Glen Pourciau


I had a question I couldn't answer. What in the hell was Davenport feeding the bug up his ass? Ever since I'd loaned him money he hadn't been the same with me, though admittedly we had an issue unconnected with the debt he could not repay. For years Davenport suffered with longing for my wife, Em, and after she left me he couldn't find it in his heart to forgive me for losing her.

After being let go from a string of jobs, Davenport was often unshaven and unwashed and tended to wear the same shirt for up to a week. On occasion I thought I'd caught a whiff of him in the air, but when I turned and looked I did not see him. As long as I'd known him he'd expressed grievances against any person or group with power over him, including his bosses and "the government," and I'd become a favorite target of his umbrage, a close-at-hand example of the forces tormenting him. Yet I'd done nothing to torment Davenport, and I was at the end of my wits with his harassment, exhausted by his twisted thoughts and the sound of his voice. If he wanted to keep coming at me, I asked myself, grappling with him, why should I put myself at a disadvantage by being even-handed with him?

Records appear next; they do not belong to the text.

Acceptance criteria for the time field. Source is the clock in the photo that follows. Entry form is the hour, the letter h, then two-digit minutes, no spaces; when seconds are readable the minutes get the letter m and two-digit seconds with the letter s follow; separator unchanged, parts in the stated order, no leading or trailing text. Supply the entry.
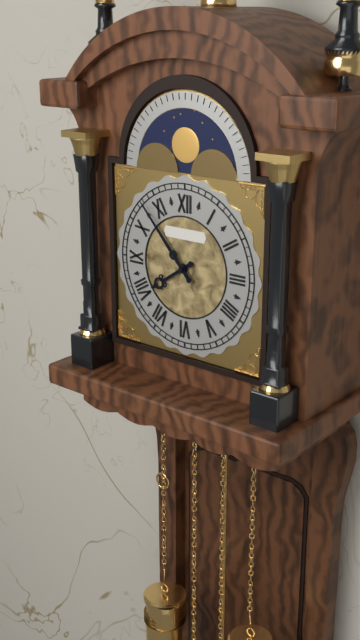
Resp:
7h53
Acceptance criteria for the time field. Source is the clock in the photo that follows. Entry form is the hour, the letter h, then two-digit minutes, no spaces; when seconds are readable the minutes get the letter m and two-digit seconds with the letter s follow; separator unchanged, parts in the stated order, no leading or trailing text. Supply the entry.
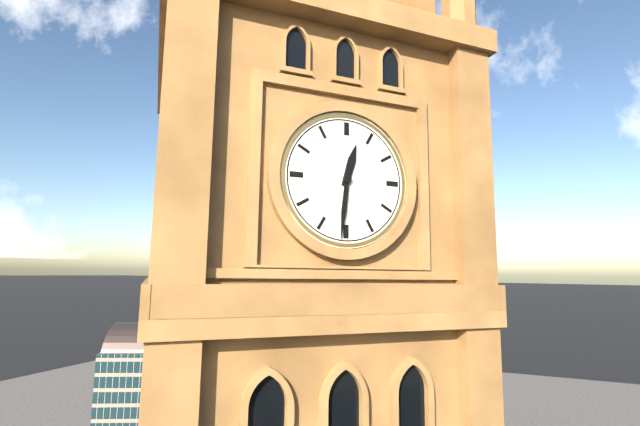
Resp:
12h31
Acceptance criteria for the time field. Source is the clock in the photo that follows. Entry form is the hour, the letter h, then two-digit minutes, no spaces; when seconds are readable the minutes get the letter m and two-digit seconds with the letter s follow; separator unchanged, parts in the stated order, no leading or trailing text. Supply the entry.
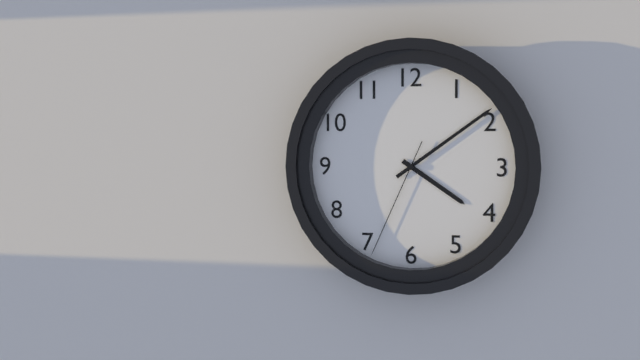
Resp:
4h09m34s
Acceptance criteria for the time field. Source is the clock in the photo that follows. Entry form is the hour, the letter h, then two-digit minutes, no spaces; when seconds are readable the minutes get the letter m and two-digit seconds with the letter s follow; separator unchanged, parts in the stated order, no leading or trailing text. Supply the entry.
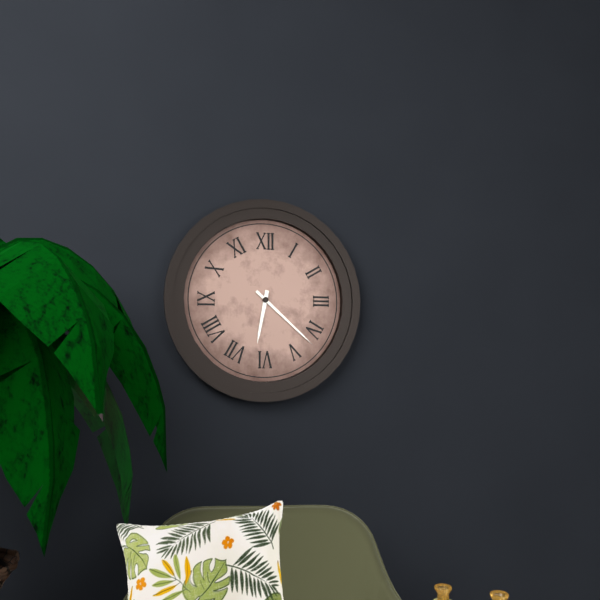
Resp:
6h22
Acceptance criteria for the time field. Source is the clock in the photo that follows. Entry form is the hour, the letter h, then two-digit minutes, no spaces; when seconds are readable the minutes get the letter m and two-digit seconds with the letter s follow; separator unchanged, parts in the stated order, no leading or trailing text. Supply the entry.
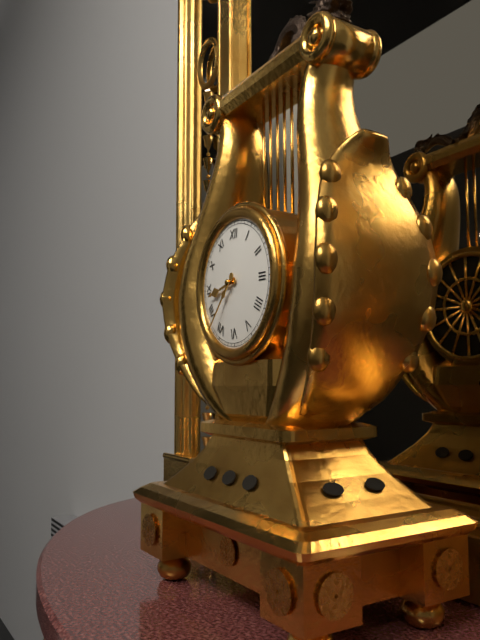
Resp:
8h37
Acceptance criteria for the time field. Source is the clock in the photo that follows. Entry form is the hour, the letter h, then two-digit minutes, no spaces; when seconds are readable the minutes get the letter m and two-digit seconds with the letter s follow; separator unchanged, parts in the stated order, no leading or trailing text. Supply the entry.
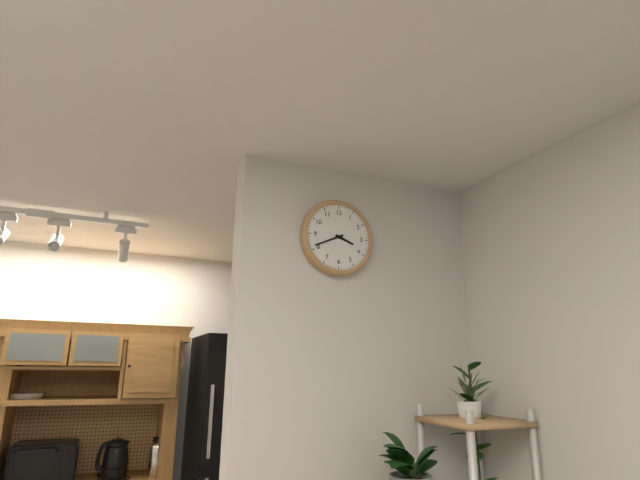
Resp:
3h41
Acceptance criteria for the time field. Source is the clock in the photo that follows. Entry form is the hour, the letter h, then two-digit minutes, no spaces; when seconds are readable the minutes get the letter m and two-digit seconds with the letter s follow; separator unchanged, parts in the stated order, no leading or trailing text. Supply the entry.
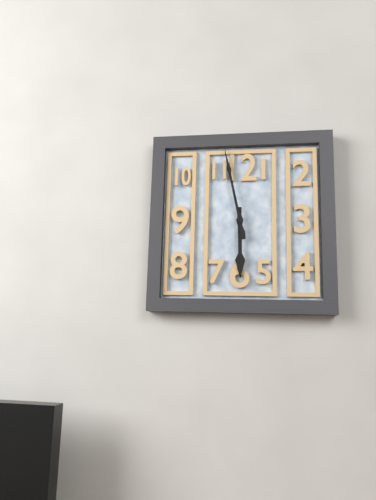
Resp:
5h58
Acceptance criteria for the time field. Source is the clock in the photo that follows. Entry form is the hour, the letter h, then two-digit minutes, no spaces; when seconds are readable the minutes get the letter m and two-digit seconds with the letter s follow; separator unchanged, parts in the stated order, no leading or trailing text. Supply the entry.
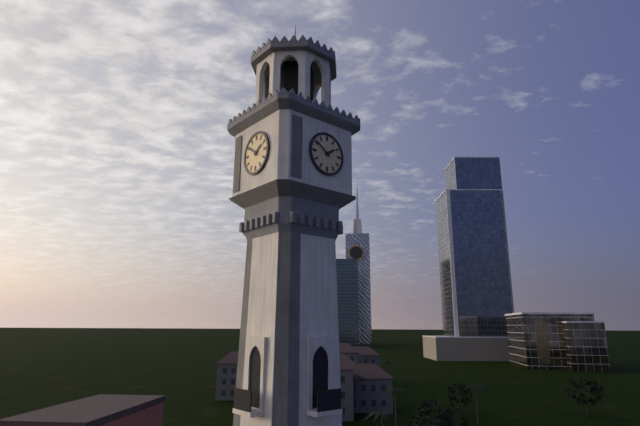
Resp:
1h51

I relaxed in the evenings by enjoying a drink, and one place I sometimes frequented was a hotel bar a block or so from my building. The trouble was that Davenport knew I went there, and one evening he brushed against me before I was served and took a stool beside me. The bartender soon set my drink down and asked Davenport if he wanted anything. "Not yet," he said, though he and I knew he had no money to spare for a drink. He eyed mine, his tongue moving inside his mouth, and sat quietly for a moment, letting his presence sink in.

"I have a confession to make, Richard," he began. "I think I may have damaged your marriage. Em must have known I loved her far more than you did. I saw her and listened to her in ways you never could and that must have weighed on her and caused her to see you as deficient in many ways. She didn't love me, much to my regret, but she must have felt she deserved to be loved by someone who valued her more than you did. She found someone more worthy of her, not surprisingly, and decided she'd be devaluing herself if she failed to repudiate your neglect and dump you. Like a fool, you let her get away, and you probably saw nothing lacking in you to explain what you'd lost. To be able to touch that skin and not have it mean everything to you. It's beyond me how you could let her go. I can imagine what you must have put her through, because my feelings for her allow me to feel her pain, just as much as if you'd done something to me. You make me angry, and I resent the pain you've brought to my life and Em's. The least you can do is buy me a drink. If you think it's right, you can add the cost to my tab."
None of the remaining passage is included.